Findings cited in the report stated that 25% of fast casual diners said that technology options are an important factor in their choice of restaurant. Mobile ordering, self-serve kiosks and the ways service is administered inside restaurants (from front-of-house to back-of-house) are being repurposed through the proliferation of technology.
Earlier this month, the Ontario Municipal Employees Retirement System (OMERS) made a $100-million investment in Toronto’s TouchBistro, a business that heavily uses its iPad POS and payments system to manage its operations. The processing of tables and food is happening more and more through the interlock of technology and millennials are a big subset buying into this system.
Another key industry is the micromobility industry. Bird Canada recently did a Toronto test pilot with its fleet of e-scooters, for example.
“I think the e-scooter space was a very clever niche that blew up,” says Dorenberg. “This form of transportation is extremely popular in warmer urban locations where most of these companies originated. California is kind to these companies,” she says. “Who doesn’t want a super convenient form of transportation that’s inexpensive, doesn’t require you to park the e-scooter in a specific location, and affords you the luxury of not having to drive, take Uber or Lyft or carry your skateboard with you everywhere you go?”
Financial services and banking is another area that has seen a lot of growth in millennial spending, the report notes. Canadian companies like KOHO and Clearbanc are just two examples of how modern fintech is evolving with personal finance, allowing more millennials to make lending and purchasing decisions that were once only available through traditional banking institutions. Digital currencies and emerging technologies like blockchain hope to make transactions even more seamless, adoptable and affordable for millennials.
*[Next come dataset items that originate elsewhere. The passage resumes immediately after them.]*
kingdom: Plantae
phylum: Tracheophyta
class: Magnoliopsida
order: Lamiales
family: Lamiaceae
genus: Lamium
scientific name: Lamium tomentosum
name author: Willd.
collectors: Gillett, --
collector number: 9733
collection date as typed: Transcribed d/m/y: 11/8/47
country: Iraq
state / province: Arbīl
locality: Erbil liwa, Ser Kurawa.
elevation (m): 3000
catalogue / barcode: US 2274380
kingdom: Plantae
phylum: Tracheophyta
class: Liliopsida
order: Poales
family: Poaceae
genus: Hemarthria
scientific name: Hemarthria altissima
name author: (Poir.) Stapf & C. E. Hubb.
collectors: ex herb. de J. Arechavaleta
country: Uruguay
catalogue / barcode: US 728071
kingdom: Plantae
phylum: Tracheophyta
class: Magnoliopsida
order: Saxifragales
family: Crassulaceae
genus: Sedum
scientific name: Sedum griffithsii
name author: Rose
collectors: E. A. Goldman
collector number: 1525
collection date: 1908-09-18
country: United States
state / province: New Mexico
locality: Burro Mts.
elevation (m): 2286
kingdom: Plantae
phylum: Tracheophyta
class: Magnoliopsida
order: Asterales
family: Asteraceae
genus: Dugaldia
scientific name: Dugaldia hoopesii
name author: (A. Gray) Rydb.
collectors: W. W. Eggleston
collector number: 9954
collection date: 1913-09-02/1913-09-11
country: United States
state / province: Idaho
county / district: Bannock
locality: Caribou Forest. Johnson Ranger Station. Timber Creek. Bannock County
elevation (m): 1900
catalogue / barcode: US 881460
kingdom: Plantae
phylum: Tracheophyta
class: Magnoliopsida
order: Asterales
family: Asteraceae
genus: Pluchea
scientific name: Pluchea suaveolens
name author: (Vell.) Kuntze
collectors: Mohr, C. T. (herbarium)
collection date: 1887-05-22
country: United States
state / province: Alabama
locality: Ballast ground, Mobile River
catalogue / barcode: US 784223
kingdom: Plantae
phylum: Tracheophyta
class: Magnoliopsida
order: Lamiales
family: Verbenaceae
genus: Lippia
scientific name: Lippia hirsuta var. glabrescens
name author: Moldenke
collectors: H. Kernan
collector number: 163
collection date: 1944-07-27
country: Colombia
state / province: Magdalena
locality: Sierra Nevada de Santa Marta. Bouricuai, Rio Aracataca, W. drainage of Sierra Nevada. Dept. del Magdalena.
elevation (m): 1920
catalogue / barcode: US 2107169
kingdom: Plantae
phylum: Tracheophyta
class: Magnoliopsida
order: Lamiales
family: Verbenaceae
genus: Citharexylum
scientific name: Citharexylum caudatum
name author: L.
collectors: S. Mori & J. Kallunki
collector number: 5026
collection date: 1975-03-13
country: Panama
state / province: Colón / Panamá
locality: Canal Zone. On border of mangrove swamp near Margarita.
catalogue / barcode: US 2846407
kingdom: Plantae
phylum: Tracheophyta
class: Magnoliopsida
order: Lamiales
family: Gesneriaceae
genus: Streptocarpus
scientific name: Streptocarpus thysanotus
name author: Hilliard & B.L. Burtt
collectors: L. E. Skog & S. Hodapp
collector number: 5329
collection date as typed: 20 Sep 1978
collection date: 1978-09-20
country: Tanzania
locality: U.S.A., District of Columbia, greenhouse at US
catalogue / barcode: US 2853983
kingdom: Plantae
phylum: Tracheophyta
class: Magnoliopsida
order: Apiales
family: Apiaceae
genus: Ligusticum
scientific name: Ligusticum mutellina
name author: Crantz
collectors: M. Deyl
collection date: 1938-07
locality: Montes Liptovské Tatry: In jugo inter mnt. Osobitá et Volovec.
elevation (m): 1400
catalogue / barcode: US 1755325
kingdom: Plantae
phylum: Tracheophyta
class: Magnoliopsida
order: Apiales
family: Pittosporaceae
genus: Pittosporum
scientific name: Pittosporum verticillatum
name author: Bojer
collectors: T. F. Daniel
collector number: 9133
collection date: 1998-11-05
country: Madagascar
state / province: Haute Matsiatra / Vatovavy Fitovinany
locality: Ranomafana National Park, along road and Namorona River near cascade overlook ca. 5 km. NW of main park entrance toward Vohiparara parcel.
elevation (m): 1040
“Generation Y’s secret weapon when it comes to navigating budgeting, saving, investing and spending—even with depressed wages and a less-than-desirable job market—is technology,” notes the report.
“Transacting has seen the onset of widely adopted e-commerce, tap to pay and digital payment solutions through to tokenization of assets and creation of digital currencies,” adds Dorenberg.
While millennials tend to favour spending their money on an experience, it could also be because there is no sense of security in the future. Earlier this year MNP reported that nearly half of Canadians are only $200 away from financial insolvency. Perhaps the mentality of “do now, think later” is more about what won’t be there later, so might as well take part in the experiences while we can.